RECORDS FOR PROCESSING -
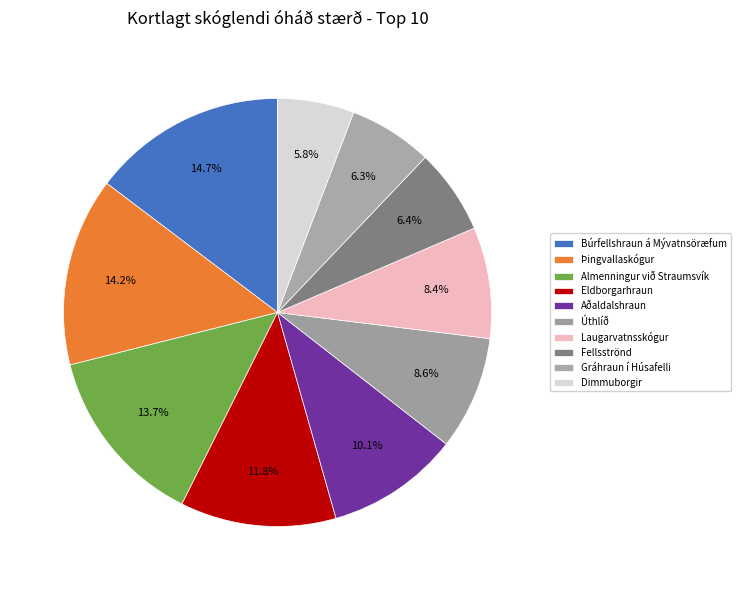

To the nearest percent, what is the difference between the largest and smallest slice percentages?

9%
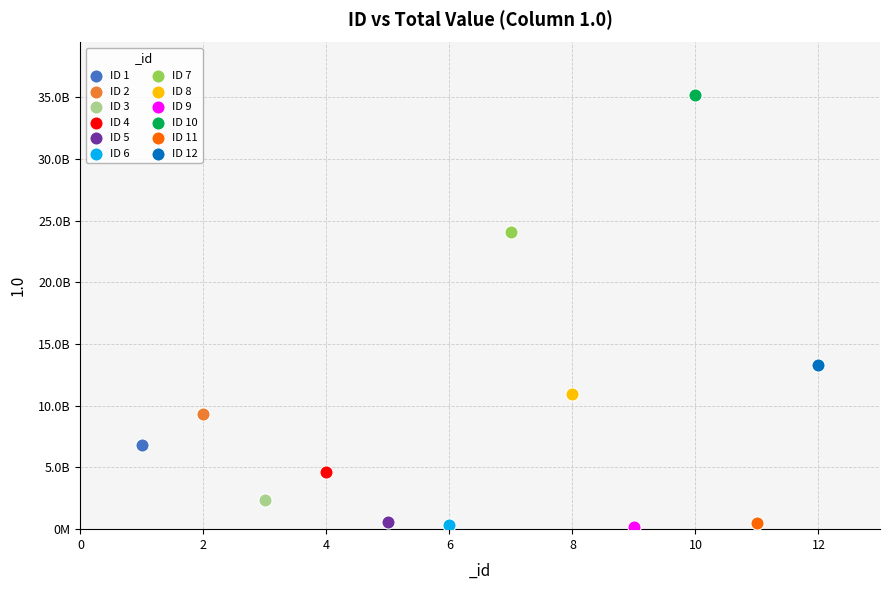

What are all the series names shown in the legend?

ID 1, ID 2, ID 3, ID 4, ID 5, ID 6, ID 7, ID 8, ID 9, ID 10, ID 11, ID 12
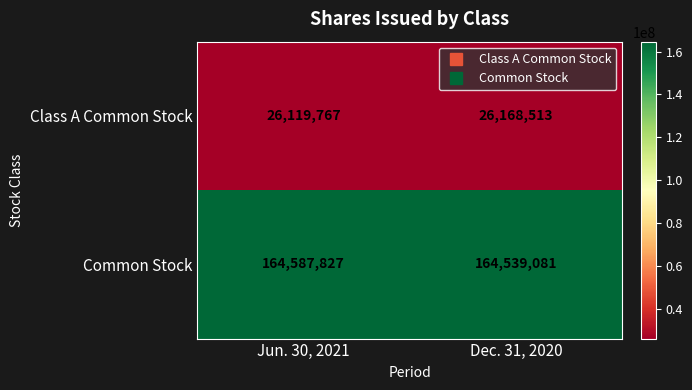

At which label is Class A Common Stock closest to 26144140?

Jun. 30, 2021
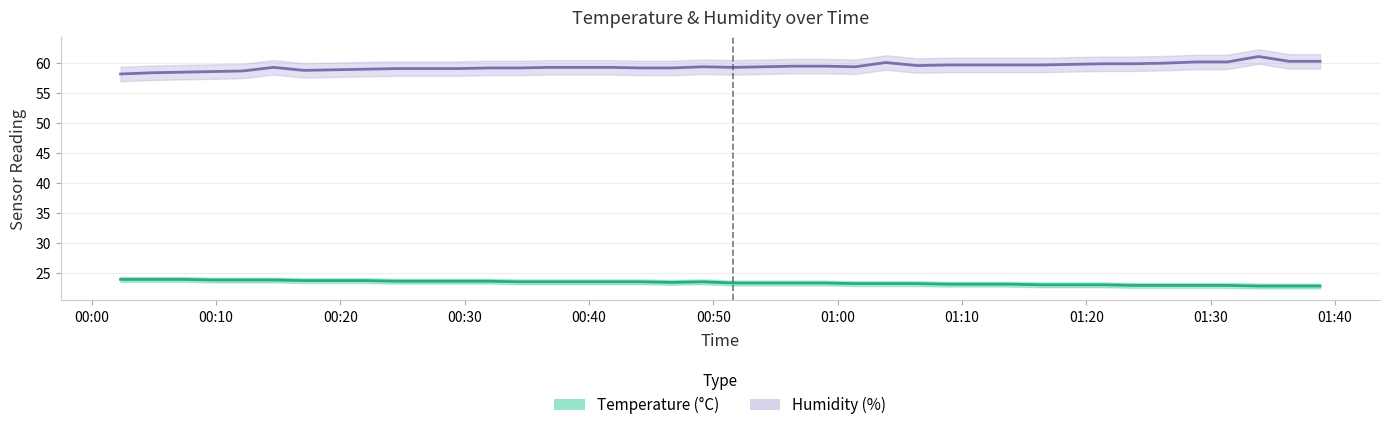

True or false: temperature has a value of 7.2 at 16.

False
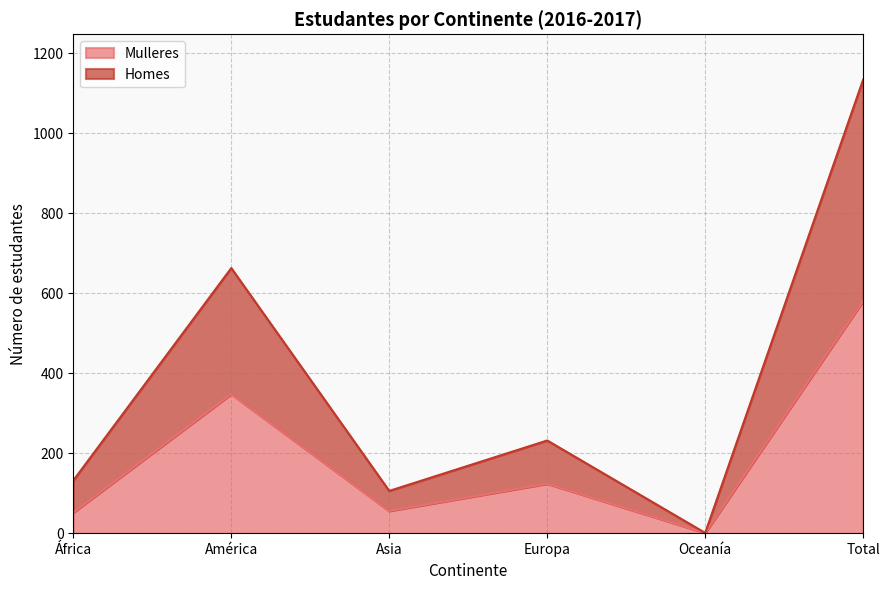

Which series has the largest total across all categories?

Homes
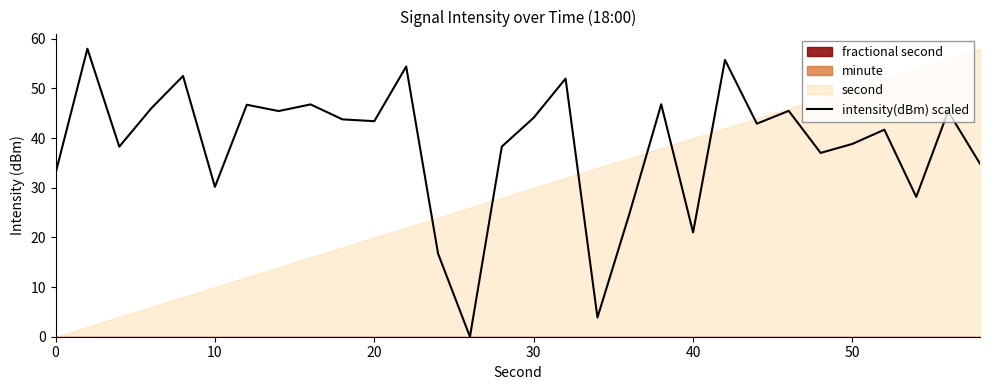

What is the difference between the maximum and minimum values?

58.0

WHAT YOU SHOULD DO -
Rewrite the material above with every instance of "difference" changed to "gap" and nothing else altered. Omit the pictures from your version.

OUTPUT FOR THIS TASK -
To the nearest percent, what is the gap between the largest and smallest slice percentages?

9%

What are all the series names shown in the legend?

ID 1, ID 2, ID 3, ID 4, ID 5, ID 6, ID 7, ID 8, ID 9, ID 10, ID 11, ID 12

At which label is Class A Common Stock closest to 26144140?

Jun. 30, 2021

True or false: temperature has a value of 7.2 at 16.

False

Which series has the largest total across all categories?

Homes

What is the gap between the maximum and minimum values?

58.0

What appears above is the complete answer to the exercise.